В тот же вечер, насильно зазвав нас к себе, Вяч. Ив. читал нам последние страницы её дневника. Весь трепеща пересказывал её последние слова (текстуально внесенные им позднее в ей посвященные каноны), говорил о той близости, которую они испытали на краю, на обрыве, когда её уже отрывало, относило от него…
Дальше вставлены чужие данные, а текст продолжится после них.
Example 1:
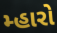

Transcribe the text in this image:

મ્હારો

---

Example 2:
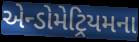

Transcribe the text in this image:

એન્ડોમેટ્રિયમના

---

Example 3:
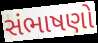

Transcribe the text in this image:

સંભાષણો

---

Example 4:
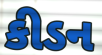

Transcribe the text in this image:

કીડન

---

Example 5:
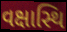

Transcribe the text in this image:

વક્ષાસ્થિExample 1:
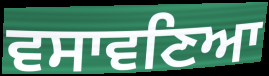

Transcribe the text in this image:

Как он переживает? с болью спрашивала я себя. И спрашиваю себя теперь: как пережил бы он, как преодолел бы, иначе ли? – не будь другой воли, в те дни овладевшей его волей. Анна Рудольфовна Минцлова {Дальше зачеркнуто. «Странная женщина судьбы доброй или недоброй, вкравшейся в жизнь не одного только Иванова.}. Теософка, мистик, изнутри сотрясаемая хаосом душевных сил: она невесть откуда появлялась там, где назревала трагедия, грозила катастрофа. Летучей мышью, бесшумно шмыгает в дом, в ум, в сердце – и останется.
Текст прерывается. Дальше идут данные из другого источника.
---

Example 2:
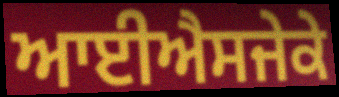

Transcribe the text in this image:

ਆਈਐਸਜੇਕੇ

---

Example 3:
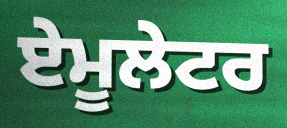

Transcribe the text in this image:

ਏਮੂਲੇਟਰ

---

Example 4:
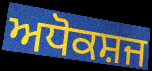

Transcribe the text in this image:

ਅਧੋਕਸ਼ਜ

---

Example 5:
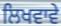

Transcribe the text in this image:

ਲਿਖਵਾਵੇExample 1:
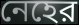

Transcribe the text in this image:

নেহের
С копной тускло-рыжих волос, безвозрастная, грузная, с астмической одышкой, всегда в черном платье, пропитанном пряным запахом небывалых каких-то духов, а глаза, глаза! – близоруко-выпуклые, но когда загорались, то каким-то алмазным режущим блеском. Незваная пришла к Вячеславу Иванову, своей мягкой, всегда очень горячей рукой обхватила его руку, зашептала: «она здесь, она близко, не надо отчаяния, она слышит, вы услышите…» Пришла и уж не ушла из башни. Поселилась.
– Не грустите, sorella, увещевал он меня, не бунтуйте. Это будет не век. Но я должен, должен узнать все, что она может открыть мне. Теперь мне только нужен покой. Помогите же мне, отстраняйте, все, что нарушает его…
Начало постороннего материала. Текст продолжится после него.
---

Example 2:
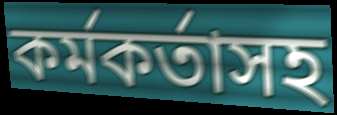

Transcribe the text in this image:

কর্মকর্তাসহ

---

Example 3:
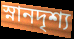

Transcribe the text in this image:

স্নানদৃশ্য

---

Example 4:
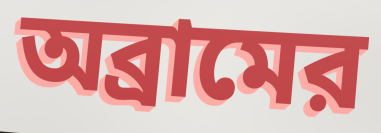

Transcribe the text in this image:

অব্রামের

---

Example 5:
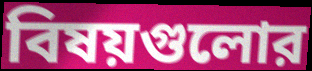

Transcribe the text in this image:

বিষয়গুলোর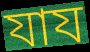
যায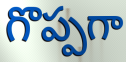
గొప్పగా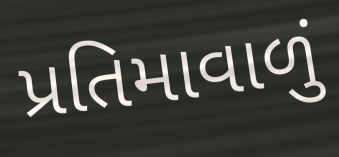
પ્રતિમાવાળું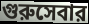
গুরুসেবারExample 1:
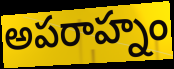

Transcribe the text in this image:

అపరాహ్నం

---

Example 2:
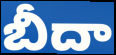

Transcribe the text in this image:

బీదా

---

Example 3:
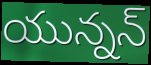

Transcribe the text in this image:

యున్నన్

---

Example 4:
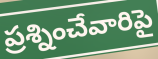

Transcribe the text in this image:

ప్రశ్నించేవారిపై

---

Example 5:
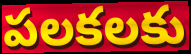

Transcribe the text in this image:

పలకలకు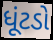
ધૂંટડોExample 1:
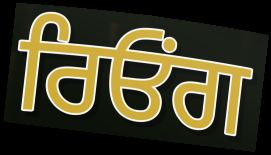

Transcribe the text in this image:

ਰਿਓਂਗ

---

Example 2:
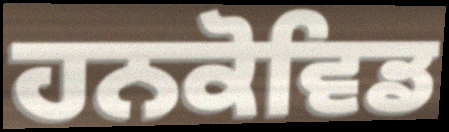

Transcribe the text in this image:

ਹਨਕੋਵਿਡ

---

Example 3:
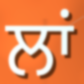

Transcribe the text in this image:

ਲਾਂ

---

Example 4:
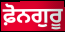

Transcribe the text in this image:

ਫ਼ੋਨਗੁਰੂ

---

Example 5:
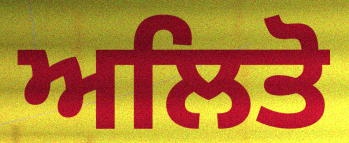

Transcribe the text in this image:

ਅਲਿਤੋ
И то же шептала мне она, обдавая меня не по-людски горячим дыханием:
– Вы ему всех ближе. Берегите этот драгоценный, этот хрупкий дух. Охраняйте его.
Я то подчинялась, то бунтовала, бродила в потемках, ища правды для себя, для него, мучимая примесью лжи, которую внутренне изобличала. Но ведь богатство новых идей, новые прекрасные стихи налицо, ведь она не убивает в нем творчества. живёт затворником. Раньше всем гостеприимно открытая башня – за семью засовами. Посторонним, желающим видеть Вяч. Ив., после долгих переговоров скупо отмеривается час, вечер. Кузьмин живёт в башне в далекой комнате, неслышно приходит, уходит. Прозвище его l'abbe de la Tour. Иногда зайдет в гостиную, присядет к маленькой ветхой фисгармонии, наигрывает католические секстеты XVII в. и – исчезает (мушка на щеке, напудренная маска, огромность глаз) – на вечер нового искусства, в кабаре «Бродячей собаки»… Тушится лампа, зажигают свечи в бра на стенах, – В. И-ч любит их теплый медовый свет, Минцлова за роялем – и поток бетховенских сонат. Не соблюдая счета, перемахивая через трудности, но с огнем, с убедительностью. В. И. неслышно ходит взад и вперед по большому ковру, присаживается ко мне, шепотом делится поправкой в последнем сонете, на клочке бумаги пишет опьяняющие меня слова… В третьем часу ночи я ухожу; длинная гулкая лестница, с чувством неловкости звоню к важному барственному швейцару («как такому на чай?»). Наконец, на пустынной ночной улице. Вздох облегчения. Пешком? Извозчик дремлет у подъезда. И знаю, что ещё до света они будут шептаться, она его будет водить по грани, то насильственно волочить к ней, то ограждать, запеленывать…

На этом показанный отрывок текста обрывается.